March 3: St. Louis snow

A relatively mundane winter storm and a big miss of what would have been a career shot. I ended up along I-55 at Carondelet shooting the northbound bridge when vehicles began losing control on a patch of plowed snow. A large sign was in the way of the action, so I picked up my tripoded camera to move 20 feet to the right. At that very instant, a tractor-trailer jackknifed and hit the divider wall no more than 100 feet away from me. I missed it all. My dashcams captured it from my car parked nearby, but what a shot on the 4K camera it would have been.

March 14: Early-day supercells

A strange setup with missed tornadoes near Paducah at 9AM and transient supercells in central IL. Full chase log >

March 16: Meteor fireball

My driver's side dashcam captured a meteor fireball in the western sky over St. Louis. Earlier that evening, another separate fireball event was seen over the Chicago area.

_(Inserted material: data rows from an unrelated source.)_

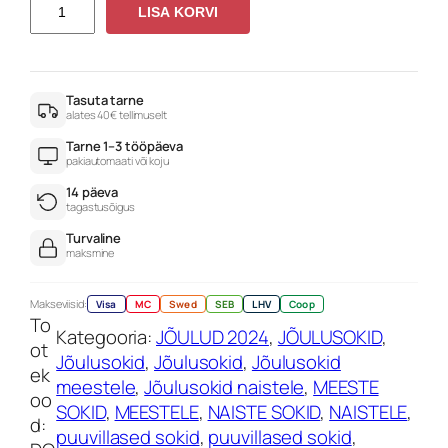
D
n
LISA KORVI
i
O
5
U
,
G
9
L
Tasuta tarne
0
alates 40€ tellimuselt
A
Tarne 1–3 tööpäeva
€
S
pakiautomaati või koju
p
14 päeva
u
tagastusõigus
n
Turvaline
a
maksmine
s
e
Makseviisid:
Visa
MC
Swed
SEB
LHV
Coop
To
d
Kategooria:
JÕULUD 2024
, 
JÕULUSOKID
, 
ot
l
Jõulusokid
, 
Jõulusokid
, 
Jõulusokid
ek
u
meestele
, 
Jõulusokid naistele
, 
MEESTE
oo
m
SOKID
, 
MEESTELE
, 
NAISTE SOKID
, 
NAISTELE
, 
d:
e
puuvillased sokid
, 
puuvillased sokid
, 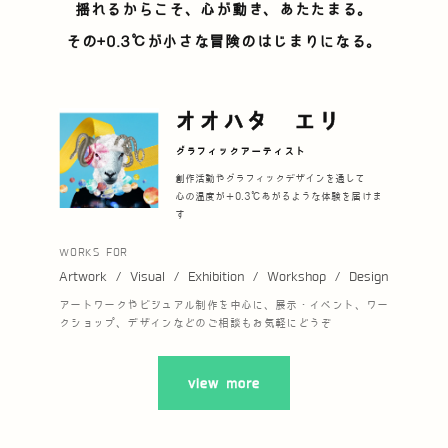
揺れるからこそ、心が動き、あたたまる。
その
+0.3℃
が小さな冒険のはじまりになる。
オオハタ エリ
グラフィックアーティスト
創作活動やグラフィックデザインを通して
心の温度が
＋0.3℃
あがるような体験を届けま
す
WORKS FOR
Artwork
/
Visual
/
Exhibition
/
Workshop
/
Design
アートワークやビジュアル制作を中心に、展示・イベント、ワー
クショップ、
デザインなどのご相談も
お気軽にどうぞ
view more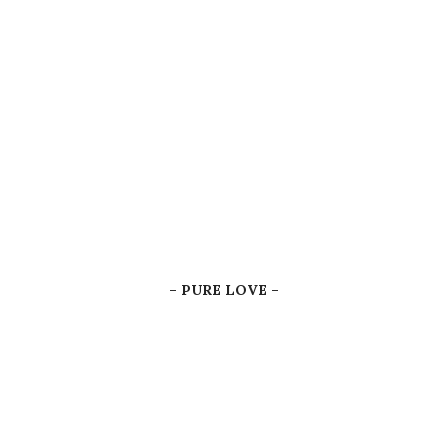
– PURE LOVE –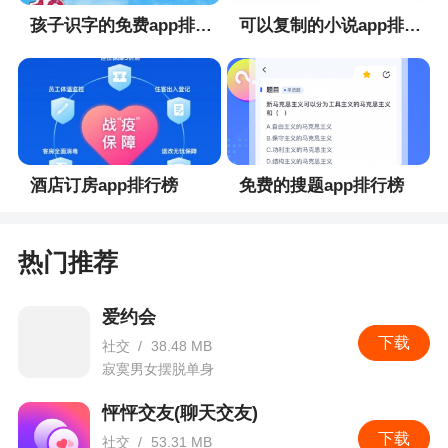
孩子识字的免费app排行榜
可以复制的小说app排行榜
酒店订房app排行榜
免费的搜题app排行榜
热门推荐
爱约会
下载
社交
/
38.48 MB
寂寞男女摆脱单身
怦怦交友(聊天交友)
下载
社交
/
53.31 MB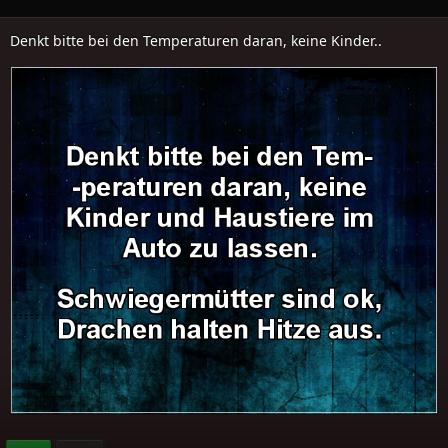
Denkt bitte bei den Temperaturen daran, keine Kinder..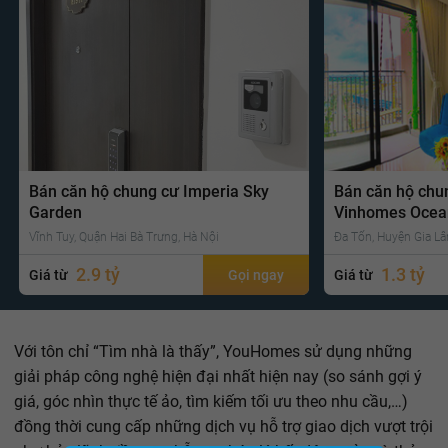
Bán căn hộ chung cư Imperia Sky
Bán căn hộ chu
Garden
Vinhomes Ocea
Vĩnh Tuy, Quận Hai Bà Trưng, Hà Nội
Đa Tốn, Huyện Gia Lâ
2.9 tỷ
1.3 tỷ
Giá từ
Gọi ngay
Giá từ
Với tôn chỉ “Tìm nhà là thấy”, YouHomes sử dụng những
giải pháp công nghệ hiện đại nhất hiện nay (so sánh gợi ý
giá, góc nhìn thực tế ảo, tìm kiếm tối ưu theo nhu cầu,…)
đồng thời cung cấp những dịch vụ hỗ trợ giao dịch vượt trội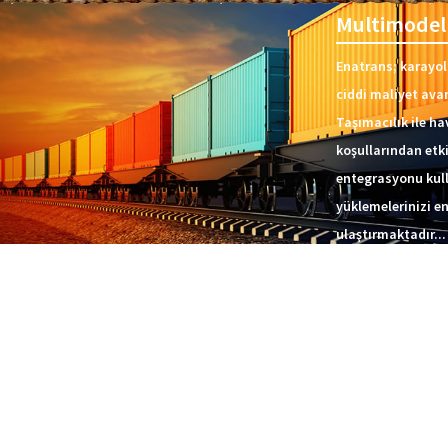
Multimodel 
Enatrans; karayol
ciddi maliyet ava
Taşımacılık ile h
koşullarından etk
entegrasyonu kull
yüklemelerinizi en
ulaştırmaktadır...
Detaylı Bilgi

March 22-24: Plains trip #1 (lightning expedition)

A trip to the Texas Panhandle and Oklahoma for high-speed lightning video. Full chase logs >

April 7: STL metro storms

Another practice run shooting lightning with the high speed camera around the metro. I started near Union, MO and followed storms back home. The lightning wasn't bad, but I didn't capture anything worthy enough to publish.

April 11: STL metro storms

Another lightning outing in the metro from downtown to near Hamel, IL, with mostly uncooperative storms. I did manage to catch one still photo of lightning over downtown.

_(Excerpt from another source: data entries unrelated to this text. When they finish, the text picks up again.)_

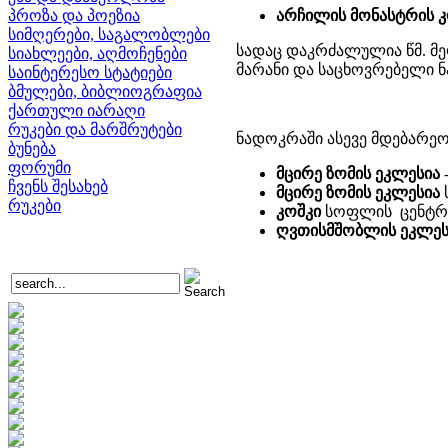
პროზა და პოეზია
არჩილის მონასტრის კ
სიმღერები, საგალობლები
სადაც დაკრძალულია წმ. მე
სიახლეები, აღმოჩენები
მარანი და საცხოვრებელი ნ
საინტერესო სტატიები
ბმულები, ბიბლიოგრაფია
ქართული იარაღი
რუკები და მარშრუტები
ნადოკრაში ასევე მდებარეო
ბუნება
ფორუმი
მცირე ზომის ეკლესია
ჩვენს შესახებ
მცირე ზომის ეკლესია
რუკები
კოშკი
სოფლის ცენტრ
ღვთისმშობლის ეკლეს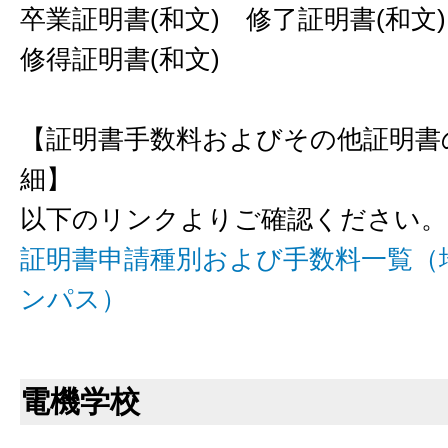
卒業証明書(和文) 修了証明書(和文
修得証明書(和文)
【証明書手数料およびその他証明書
細】
以下のリンクよりご確認ください。
証明書申請種別および手数料一覧（
ンパス）
電機学校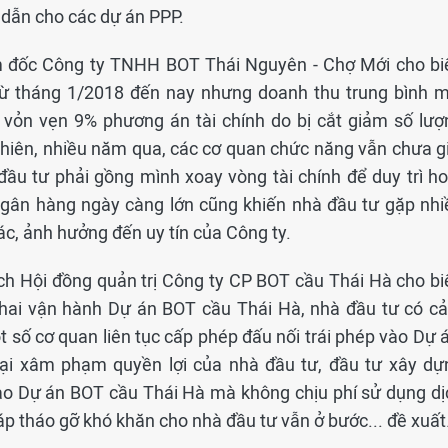
 dẫn cho các dự án PPP.
 đốc Công ty TNHH BOT Thái Nguyên - Chợ Mới cho biế
từ tháng 1/2018 đến nay nhưng doanh thu trung bình m
t vỏn vẹn 9% phương án tài chính do bị cắt giảm số lượ
nhiên, nhiều năm qua, các cơ quan chức năng vẫn chưa gi
à đầu tư phải gồng mình xoay vòng tài chính để duy trì h
ngân hàng ngày càng lớn cũng khiến nhà đầu tư gặp nhi
c, ảnh hưởng đến uy tín của Công ty.
h Hội đồng quản trị Công ty CP BOT cầu Thái Hà cho biế
n khai vận hành Dự án BOT cầu Thái Hà, nhà đầu tư có c
t số cơ quan liên tục cấp phép đấu nối trái phép vào Dự 
tại xâm phạm quyền lợi của nhà đầu tư, đầu tư xây dự
o Dự án BOT cầu Thái Hà mà không chịu phí sử dụng dị
áp tháo gỡ khó khăn cho nhà đầu tư vẫn ở bước... đề xuất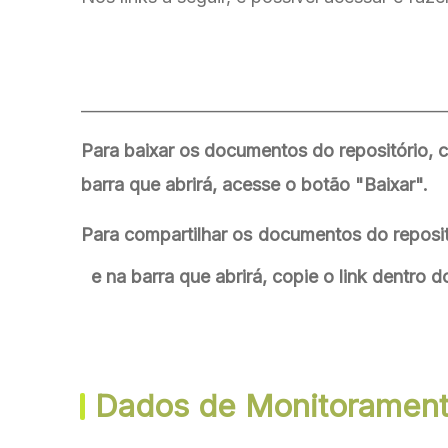
_____________________________________________
Para baixar os documentos do repositório, 
barra que abrirá, acesse o botão "Baixar".
Para compartilhar os documentos do reposit
e na barra que abrirá, copie o link dentro
Dados de Monitoramento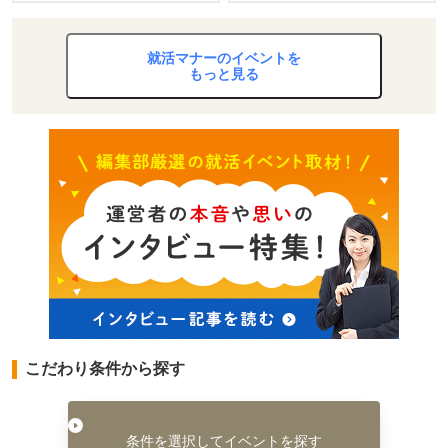
就活マナーのイベントを
もっと見る
こだわり条件から探す
条件を選択してイベントを探す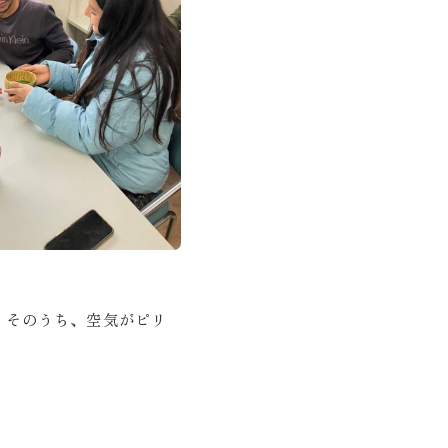
、そのうち、空気がピリ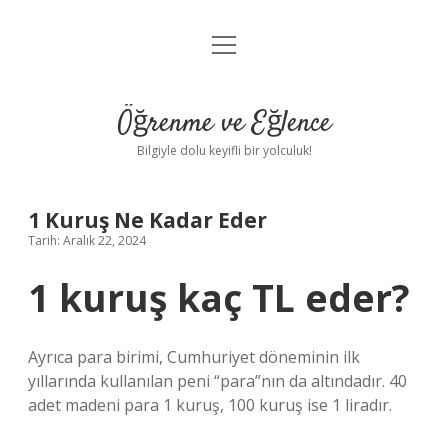
menüyü
Anasayfa
aç
Gizlilik Politikası
Öğrenme ve Eğlence
Yasal Uyarı
Bilgiyle dolu keyifli bir yolculuk!
Hakkımızda
1 Kuruş Ne Kadar Eder
Tarih: Aralık 22, 2024
1 kuruş kaç TL eder?
Ayrıca para birimi, Cumhuriyet döneminin ilk
yıllarında kullanılan peni “para”nın da altındadır. 40
adet madeni para 1 kuruş, 100 kuruş ise 1 liradır.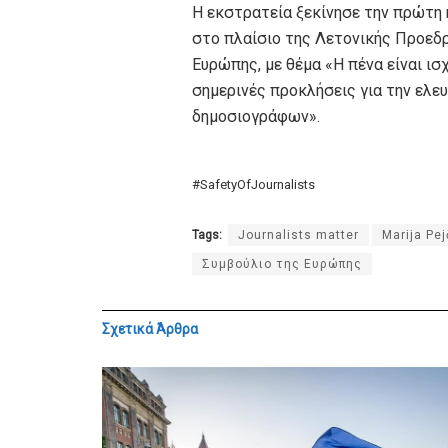
Η εκστρατεία ξεκίνησε την πρώτη 
στο πλαίσιο της Λετονικής Προεδ
Ευρώπης, με θέμα «Η πένα είναι ι
σημερινές προκλήσεις για την ελε
δημοσιογράφων».
#SafetyOfJournalists
Tags:
Journalists matter
Marija Pej
Συμβούλιο της Ευρώπης
Σχετικά
Άρθρα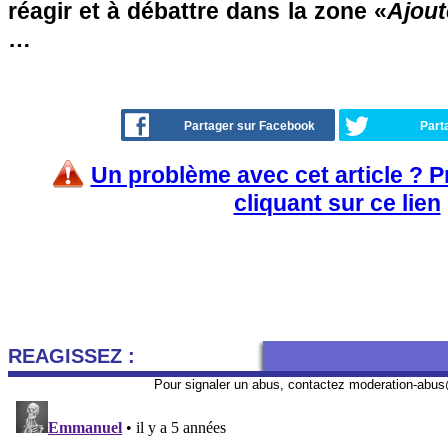
réagir et à débattre dans la zone «
Ajout
…
Partager sur Facebook
Part
Un problème avec cet article ? 
cliquant sur ce lien
REAGISSEZ :
Pour signaler un abus, contactez
moderation-abus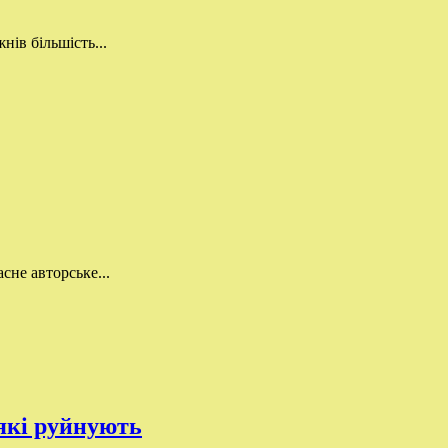
ів більшість...
сне авторське...
 які руйнують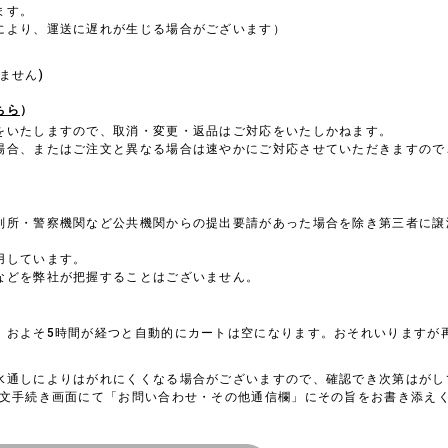
ます。
により、運送に遅れが生じる場合がございます）
。
ません)
ちら
）
をいたしますので、取消・変更・返品はご対応をいたしかねます。
場合、またはご注文と異なる場合は速やかにご対応させていただきますので
判所・警察機関など公共機関からの提出要請があった場合を除き第三者に譲
用しています。
などを弊社が把握することはございません。
、およそ5時間が経つと自動的にカートは空になります。おそれいりますが
水通しによりはがれにくくなる場合がございますので、確認でき次第はがし
注文手続き画面にて「お問い合わせ・その他通信欄」にその旨をお書き添え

April 13: Lousiana/Mississippi lightning chase

The lack of a good spring storm season so far in the Midwest prompted me to make this trip for a setup I would normally not think of chasing. My main goal for this trip was not tornadoes, but lightning. I had finally figured out a way to deal with the difficult focusing of the high-speed cam and wanted to finally get a "real" storm to shoot. I expected such cloud-to-ground lightning to be in plentiful supply as it typically is with these types of systems in the South. I chose to intercept storms as they moved into better visibility/terrain along and west of the Mississippi River, as the trees and terrain west of the river bottom is virtually unchaseable. The first two elevated storms I encountered north of Tallulah, LA were virtually visible-lightning-free. I drove through the small town of Forest, LA in this area, encountering fresh damage that appeared tornadic (large trees uprooted with trees falling northward in town and southward west of town) from one of these supposedly elevated storms.

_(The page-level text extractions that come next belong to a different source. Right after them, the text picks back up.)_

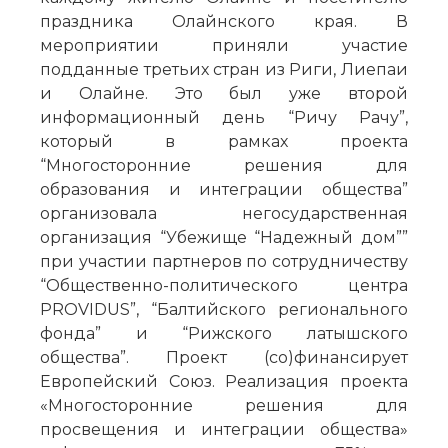
праздника Олайнского края. В
мероприятии приняли участие
подданные третьих стран из Риги, Лиепаи
и Олайне. Это был уже второй
информационный день “Ричу Рачу”,
который в рамках проекта
“Многосторонние решения для
образования и интеграции общества”
организовала негосударственная
организация “Убежище “Надежный дом””
при участии партнеров по сотрудничеству
“Общественно-политического центра
PROVIDUS”, “Балтийского регионального
фонда” и “Рижского латышского
общества”. Проект (со)финансирует
Европейский Союз. Реализация проекта
«Многосторонние решения для
просвещения и интеграции общества»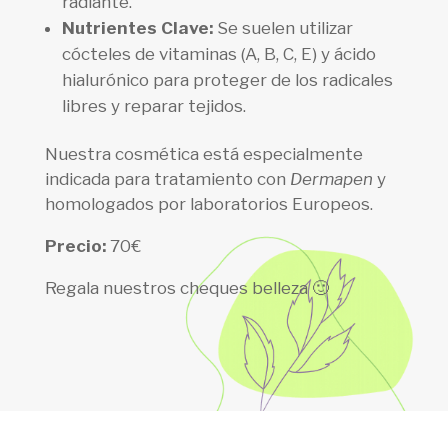
radiante.
Nutrientes Clave:
Se suelen utilizar
cócteles de vitaminas (A, B, C, E) y ácido
hialurónico para proteger de los radicales
libres y reparar tejidos.
Nuestra cosmética está especialmente
indicada para tratamiento con
Dermapen
y
homologados por laboratorios Europeos.
Precio:
70€
Regala nuestros cheques belleza 🙂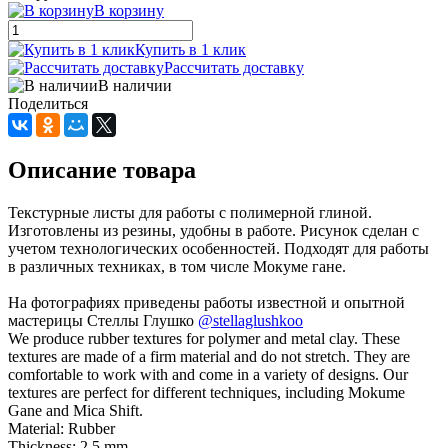
В корзину
Купить в 1 клик
Рассчитать доставку
В наличии
Поделиться
Описание товара
Текстурные листы для работы с полимерной глиной.
Изготовлены из резины, удобны в работе. Рисунок сделан с
учетом технологических особенностей. Подходят для работы
в различных техниках, в том числе Мокуме гане.
На фотографиях приведены работы известной и опытной
мастерицы Стеллы Глушко
@stellaglushkoo
We produce rubber textures for polymer and metal clay. These
textures are made of a firm material and do not stretch. They are
comfortable to work with and come in a variety of designs. Our
textures are perfect for different techniques, including Mokume
Gane and Mica Shift.
Material: Rubber
Thickness: 2.5 mm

I found the lightning I was looking for with the tornadic storm moving through Vicksburg. I tried to catch a glimpse of the tornadic circulation crossing I-20, carefully inching eastward monitoring the wind direction to discern what was ahead. I could not see anything. After getting head of the storm east of Vicksburg, I got my opportunity to shoot a high-quality lightning barrage with brilliant stepped leaders captured on high-speed video with several cloud-to-ground strokes. I re-intercepted the storm on I-55 north of Jackson, catching a couple more bolts before the storm swept over the road. There were no good roads available to get ahead of the storms again, so I called it a chase at dusk and headed home.

I shot the lightning near Vicksburg at 3,800 frames per second and north of Jackson at 5,900fps.